Mais qu’est ce qui pousse les Tunisiennes de France à porter le foulard ?

Seules les nahdhaouistes ont été voter

Je vais jeter un pavé dans la marre, n’en déplaise aux Tunisiens de Tunisie ; mais, si les émigrées ont décidé de porter le foulard, c’est en partie à cause d’eux !

Je ne parle pas du nikab, qui procède d’un mouvement à part et qui est plus politique que sociétal, partie d’un processus d’endoctrinement. Je parle uniquement du « foulard » (ou hijab).

Depuis le printemps dit « arabe », en France -et ailleurs en Europe-, le port du foulard, chez les émigrées de deuxième et de troisième générations (donc des filles et des femmes nées en France), a pris les mêmes proportions qu’en Tunisie postrévolutionnaire. Aussi, taxe-t-on souvent les émigrés d’avoir voté en 2011, en masse, pour Ennahdha.

Précisons qu’à cette période seuls ceux qui ont voté pour Ennahdda s’étaient déplacés en masse.

Car, tout comme les jeunes en Tunisie n’ont pas pris la peine d’aller voter, les jeunes émigrés, déconnectés de la politique tunisienne, ne se sont pas déplacés pour aller aux urnes, ayant l’habitude des élections truquées de Zine Ben Ali. Et comment le leur reprocher ?

Les résultats des législatives de 2014 ont été différents : le parti islamiste avait déçu ceux qui avaient voté pour Ennahdha par défaut.

Le snobisme des Tunisiens de Tunisie envers les Tunisiens de l’immigration

En France, les émigrés, même de nationalité française et bien qu’ils soient nés en Europe, ne sont consciemment ou inconsciemment pas considérés comme « réellement français » par une partie de la population ; ils sont parfois qualifiés de « beurs ». En Tunisie, ils sont considérés comme des « sous-citoyens » que les Tunisiens appellent péjorativement les « Chez nous là-bas ».

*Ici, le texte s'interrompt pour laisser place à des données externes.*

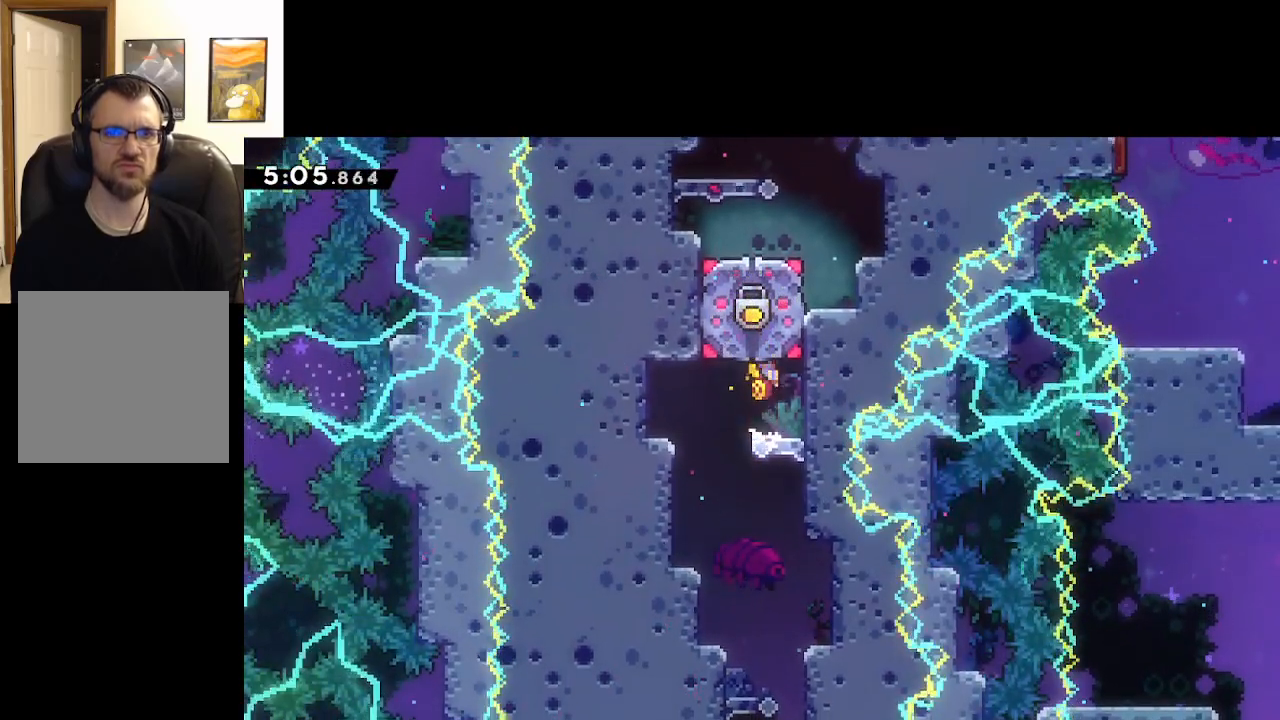
{"buttons": ["A", "X"], "left_stick": "up", "right_stick": "center", "events": [[233, "X", "down"]]}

Assis entre deux chaises, les Tunisiens de l’étranger se retrouvent dans une position bien inconfortable, ce que confirmeront tous ceux qui se sont essayés à cet exercice acrobatique.

Suite à la politique quasiment raciste mise en œuvre par l’ex-président français, le destructeur de la Libye, Nicolas Sarkozy, et confrontés aux appels xénophobes de Marine et de ses Lepénistes de plus en plus nombreux, ces émigrés ne savent plus à quel saint de la république il leur faut se vouer.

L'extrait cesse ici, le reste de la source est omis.